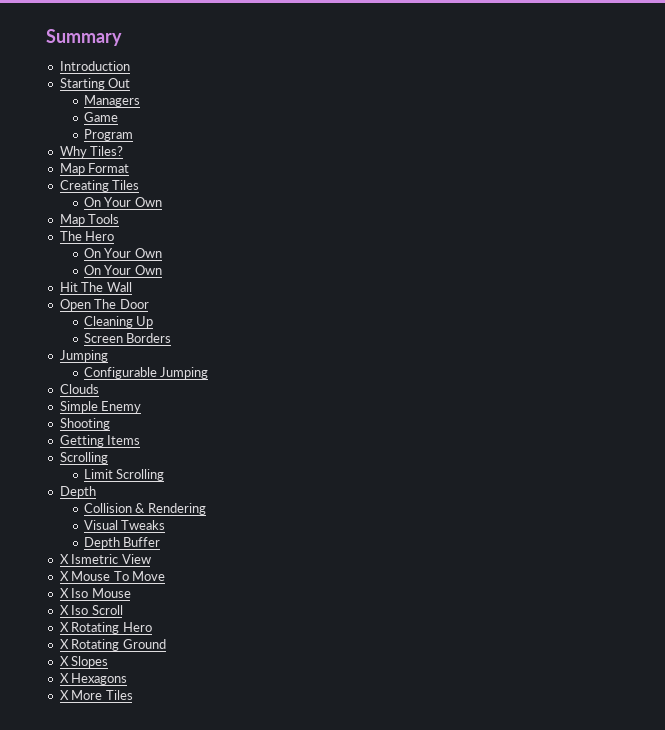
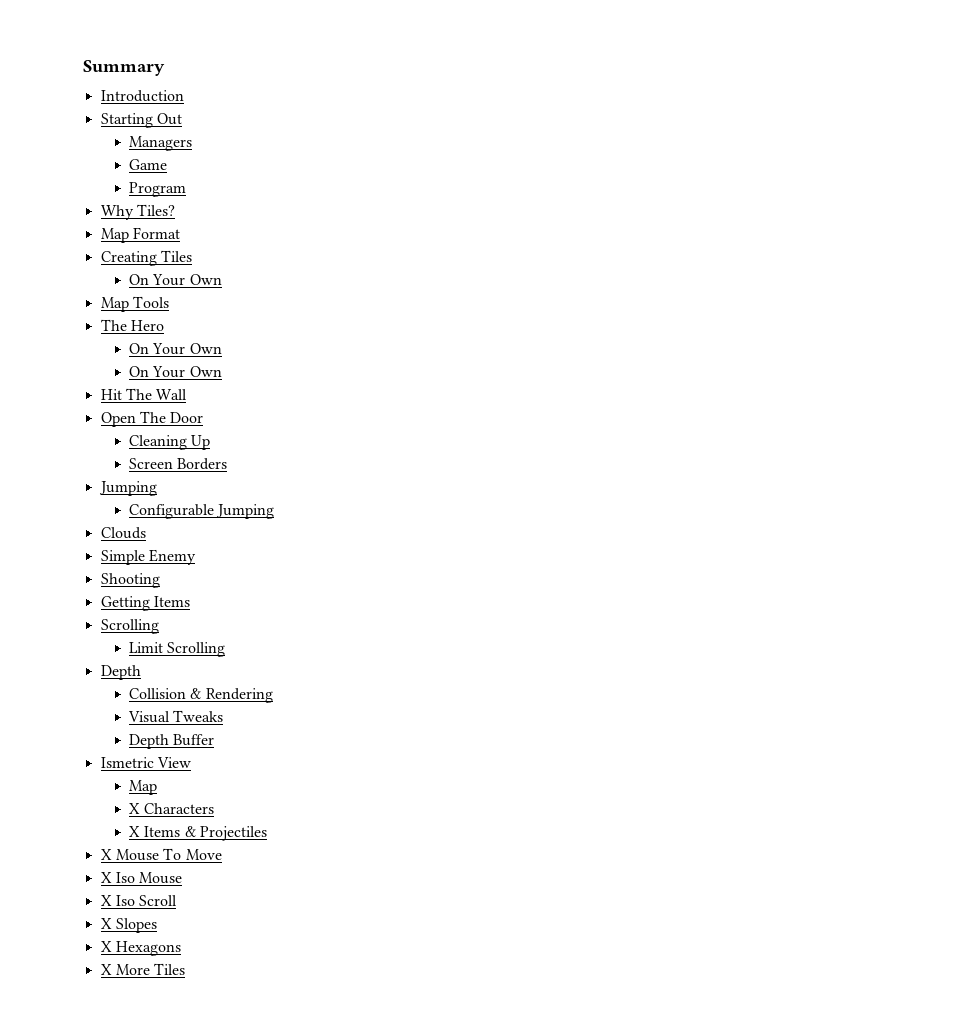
[59,554,69,564] X -> (215, 740) none
(151, 559) none -> [129,780,158,795] [129,803,215,814] [129,826,267,841] // Map // X Characters // X Items & Projectiles
[59,622,152,634] [59,639,166,651] // X Rotating Hero // X Rotating Ground -> (178, 900) none

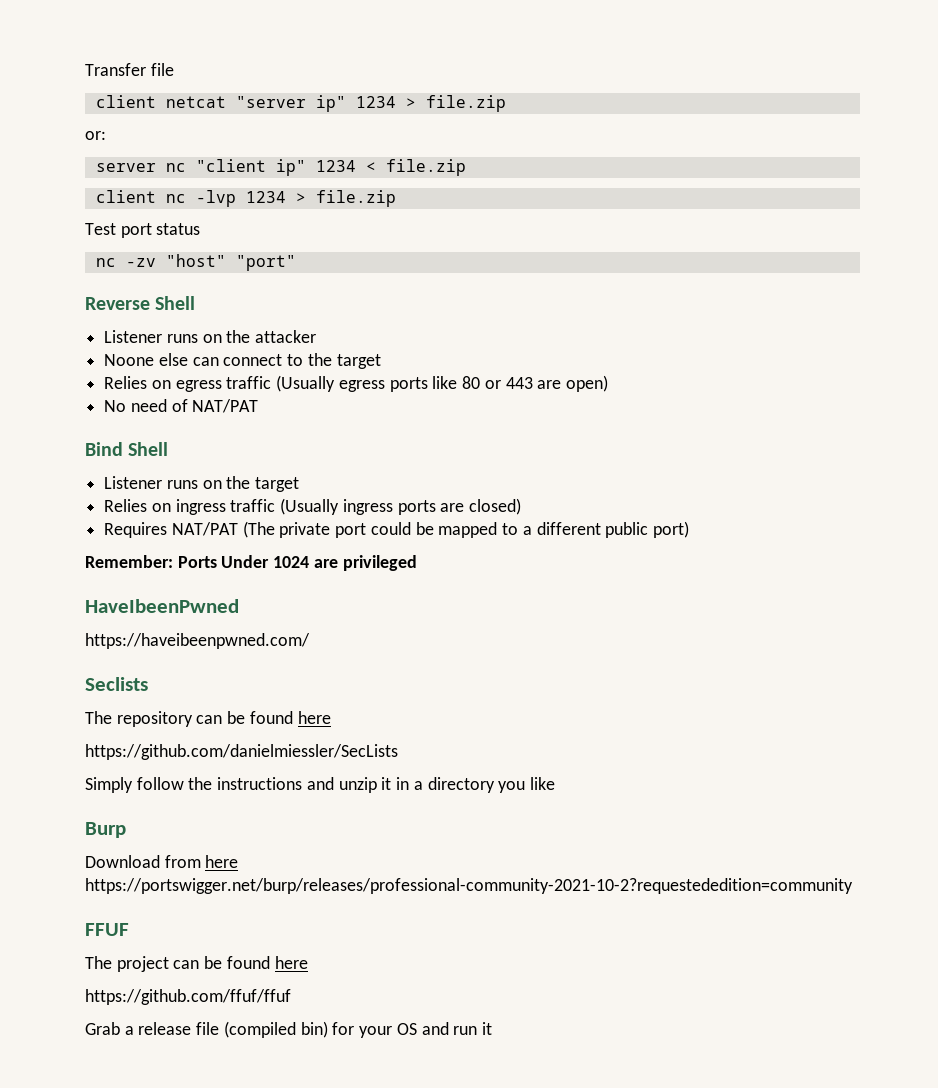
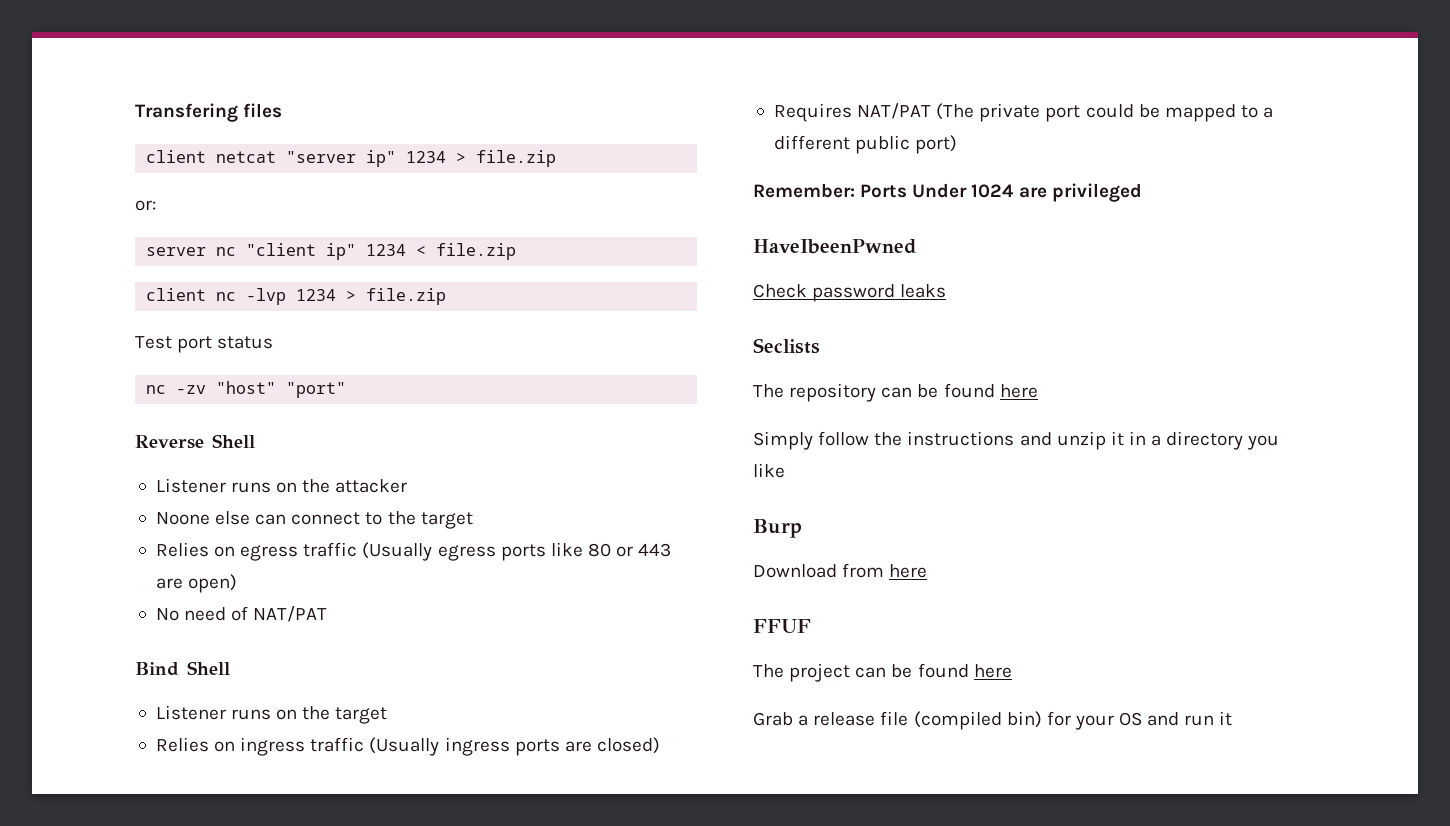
[85,63,174,76] Transfer file -> [135,103,283,122] Transfering files
[85,633,310,649] https://haveibeenpwned.com/ -> [753,284,947,302] Check password leaks
[85,744,398,760] // https://github.com/danielmiessler/SecLists -> (1038, 391) none
[85,878,853,894] https://portswigger.net/burp/releases/professional-community-2021-10-2?requestededition=community -> (928, 571) none
[85,989,291,1005] // https://github.com/ffuf/ffuf -> (1012, 671) none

━━━━━━━━━━━━━━━━

WORK REQUIRED
Pictures are to be left out; otherwise, retype exactly the lines from the first line of the data through the line containing "[85,744,398,760] // https://github.com/danielmiessler/SecLists".

RESPONSE AREA
[59,554,69,564] X -> (215, 740) none
(151, 559) none -> [129,780,158,795] [129,803,215,814] [129,826,267,841] // Map // X Characters // X Items & Projectiles
[59,622,152,634] [59,639,166,651] // X Rotating Hero // X Rotating Ground -> (178, 900) none

[85,63,174,76] Transfer file -> [135,103,283,122] Transfering files
[85,633,310,649] https://haveibeenpwned.com/ -> [753,284,947,302] Check password leaks
[85,744,398,760] // https://github.com/danielmiessler/SecLists -> (1038, 391) none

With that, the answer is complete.